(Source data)
........

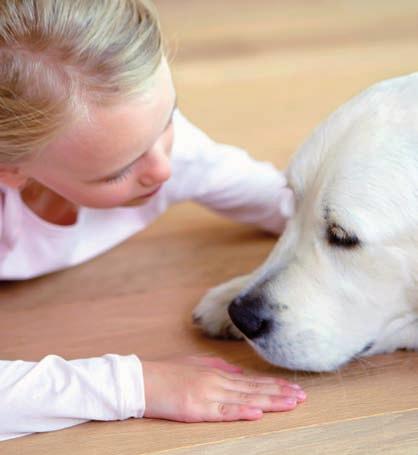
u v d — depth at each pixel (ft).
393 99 5.08
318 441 4.65
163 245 6.98
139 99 4.76
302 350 5.04
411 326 5.27
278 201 6.56
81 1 4.71
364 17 12.26
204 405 4.80
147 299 6.22
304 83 9.95
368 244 4.82
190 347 5.65
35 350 5.62
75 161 4.90
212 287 6.35
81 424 4.87
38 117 4.69
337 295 5.02
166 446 4.66
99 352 5.58
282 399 4.90
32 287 6.39
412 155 4.82
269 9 12.80
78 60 4.64
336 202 4.85
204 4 13.10
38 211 6.03
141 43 4.82
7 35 4.61
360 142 4.94
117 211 6.57
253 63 10.62
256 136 8.61
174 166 6.23
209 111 9.29
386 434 4.68
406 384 5.09
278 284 5.11
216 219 7.39
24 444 4.74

........

_WHAT IS EXPECTED_.
Please repeat each record exactly and keep every picture out of the copy.

_YOUR RESPONSE_.
u v d — depth at each pixel (ft).
393 99 5.08
318 441 4.65
163 245 6.98
139 99 4.76
302 350 5.04
411 326 5.27
278 201 6.56
81 1 4.71
364 17 12.26
204 405 4.80
147 299 6.22
304 83 9.95
368 244 4.82
190 347 5.65
35 350 5.62
75 161 4.90
212 287 6.35
81 424 4.87
38 117 4.69
337 295 5.02
166 446 4.66
99 352 5.58
282 399 4.90
32 287 6.39
412 155 4.82
269 9 12.80
78 60 4.64
336 202 4.85
204 4 13.10
38 211 6.03
141 43 4.82
7 35 4.61
360 142 4.94
117 211 6.57
253 63 10.62
256 136 8.61
174 166 6.23
209 111 9.29
386 434 4.68
406 384 5.09
278 284 5.11
216 219 7.39
24 444 4.74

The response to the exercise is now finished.